Our understanding is that existing web scraping tools are bad at this because you need to write custom scraping configurations per site. Not only that, but when a site changes styling, it might completely break your automation. With agents however, you can provide a high level natural language overview of the data you'd like from a website or class of websites, and the agent system will deal with the details of traversing a page and fetching data automatically.

We’re curious how useful this might be for people. If you’ve experienced issues that this might solve or have already explored the space, I'd love to hear from you!


  👤 PaulHoule Accepted Answer ✓
My take is that the "idea people" usually underestimate how easy it is make user interfaces and overestimate the difficulty of scraping, API "integrations", etc. (It's what makes Zapier such a successful racket)

👤 shopvaccer
What kind of websites? You mean like social media sites that are obfuscated to prevent scraping? I suppose, it would have to be quite reliable.
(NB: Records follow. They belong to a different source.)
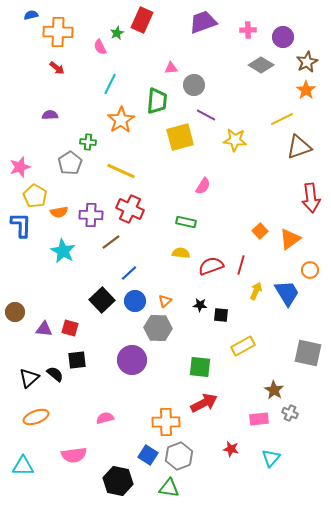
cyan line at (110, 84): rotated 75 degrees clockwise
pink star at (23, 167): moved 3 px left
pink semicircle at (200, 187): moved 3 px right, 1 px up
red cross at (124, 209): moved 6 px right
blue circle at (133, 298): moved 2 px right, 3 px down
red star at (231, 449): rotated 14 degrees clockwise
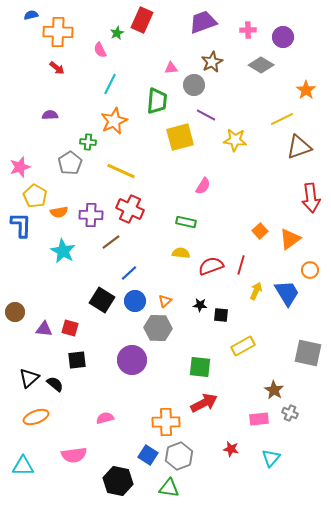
pink semicircle at (100, 47): moved 3 px down
brown star at (307, 62): moved 95 px left
orange star at (121, 120): moved 7 px left, 1 px down; rotated 8 degrees clockwise
black square at (102, 300): rotated 15 degrees counterclockwise
black semicircle at (55, 374): moved 10 px down
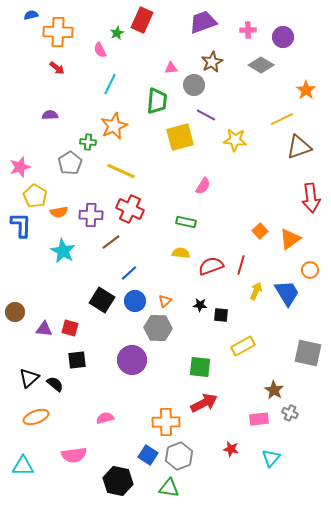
orange star at (114, 121): moved 5 px down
I don't know how relevant this is, but I was thinking that you could probably use some sort of AI to enhance OCR and convert written documents into some sort of semantic form like HTML or Latex. That would allow you to use books to scrape information, and written books still have a lot of untapped knowledge.

It seems like the demand for web scraping and such is to create datasets for ML training. And now you are using AI for scraping. So it is sort of a self-improving cycle


👤 DamonHD
Scraping hundreds of site seems mostly unethical.

My sites are periodically on the wrong end of scrapers, greedy by design or in error, occasionally needing to be manually blocked or even legals threatened.

Just because something can be done, done't mean it should. It also doesn't mean that you should make it easier. Any more than offering 'better' SPAM engines...


👤 LinuxBender
Would an easier way to scrape 100s of websites be useful to you?

Not to me but I would be curious if you found a way to mimic a real human browsing a site aside from Chrome Headless. Do your TCP packets and HTTPS requests look indistinguishable from real people?